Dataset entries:

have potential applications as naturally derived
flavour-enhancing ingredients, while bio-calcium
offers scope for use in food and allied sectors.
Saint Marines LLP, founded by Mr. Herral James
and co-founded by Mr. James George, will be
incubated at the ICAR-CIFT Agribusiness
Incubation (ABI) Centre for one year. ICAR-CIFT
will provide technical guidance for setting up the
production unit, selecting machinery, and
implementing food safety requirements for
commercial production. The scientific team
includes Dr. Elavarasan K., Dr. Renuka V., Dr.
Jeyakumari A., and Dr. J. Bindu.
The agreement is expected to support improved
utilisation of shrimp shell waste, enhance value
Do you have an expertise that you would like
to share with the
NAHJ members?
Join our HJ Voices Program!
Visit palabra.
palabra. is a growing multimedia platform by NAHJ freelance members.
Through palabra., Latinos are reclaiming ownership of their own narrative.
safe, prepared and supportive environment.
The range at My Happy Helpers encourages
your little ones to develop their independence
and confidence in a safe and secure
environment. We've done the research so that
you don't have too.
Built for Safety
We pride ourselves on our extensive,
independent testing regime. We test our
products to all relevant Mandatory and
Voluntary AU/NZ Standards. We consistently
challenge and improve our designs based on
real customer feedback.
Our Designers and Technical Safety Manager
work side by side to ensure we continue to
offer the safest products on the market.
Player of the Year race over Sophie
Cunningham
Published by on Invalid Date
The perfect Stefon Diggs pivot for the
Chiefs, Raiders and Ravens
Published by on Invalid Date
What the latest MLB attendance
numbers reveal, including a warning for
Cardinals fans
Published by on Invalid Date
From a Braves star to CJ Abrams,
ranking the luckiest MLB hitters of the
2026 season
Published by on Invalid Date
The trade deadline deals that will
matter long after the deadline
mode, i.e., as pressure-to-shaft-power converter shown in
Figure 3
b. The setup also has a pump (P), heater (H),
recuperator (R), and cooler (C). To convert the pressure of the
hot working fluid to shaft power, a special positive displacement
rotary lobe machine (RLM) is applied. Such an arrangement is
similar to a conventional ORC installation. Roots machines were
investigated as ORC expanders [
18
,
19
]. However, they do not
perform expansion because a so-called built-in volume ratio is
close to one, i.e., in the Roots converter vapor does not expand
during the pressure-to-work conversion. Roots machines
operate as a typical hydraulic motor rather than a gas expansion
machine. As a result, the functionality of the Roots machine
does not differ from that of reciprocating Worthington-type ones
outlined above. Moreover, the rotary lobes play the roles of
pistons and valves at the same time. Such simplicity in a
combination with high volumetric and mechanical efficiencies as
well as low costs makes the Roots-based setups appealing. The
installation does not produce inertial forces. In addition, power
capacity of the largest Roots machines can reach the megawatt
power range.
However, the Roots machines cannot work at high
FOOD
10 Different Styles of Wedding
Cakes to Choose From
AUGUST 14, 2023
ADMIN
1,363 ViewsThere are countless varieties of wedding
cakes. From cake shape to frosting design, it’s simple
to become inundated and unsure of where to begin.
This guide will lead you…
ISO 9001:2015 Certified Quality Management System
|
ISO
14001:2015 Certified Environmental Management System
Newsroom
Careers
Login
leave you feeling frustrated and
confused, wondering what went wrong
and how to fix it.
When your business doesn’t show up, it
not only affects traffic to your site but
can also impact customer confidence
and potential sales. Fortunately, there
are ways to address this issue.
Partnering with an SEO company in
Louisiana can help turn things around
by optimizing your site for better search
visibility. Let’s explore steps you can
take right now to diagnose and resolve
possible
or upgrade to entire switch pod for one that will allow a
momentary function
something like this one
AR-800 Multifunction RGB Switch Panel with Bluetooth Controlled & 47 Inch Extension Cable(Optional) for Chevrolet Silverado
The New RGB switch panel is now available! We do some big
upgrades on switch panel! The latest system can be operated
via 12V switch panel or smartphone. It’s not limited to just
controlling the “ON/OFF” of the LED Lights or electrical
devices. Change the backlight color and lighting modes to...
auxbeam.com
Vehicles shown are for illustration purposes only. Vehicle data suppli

**PROMPT**
What lines above mention "shaft"? Copy each one.

**WRITTEN ANSWER**
mode, i.e., as pressure-to-shaft-power converter shown in
hot working fluid to shaft power, a special positive displacement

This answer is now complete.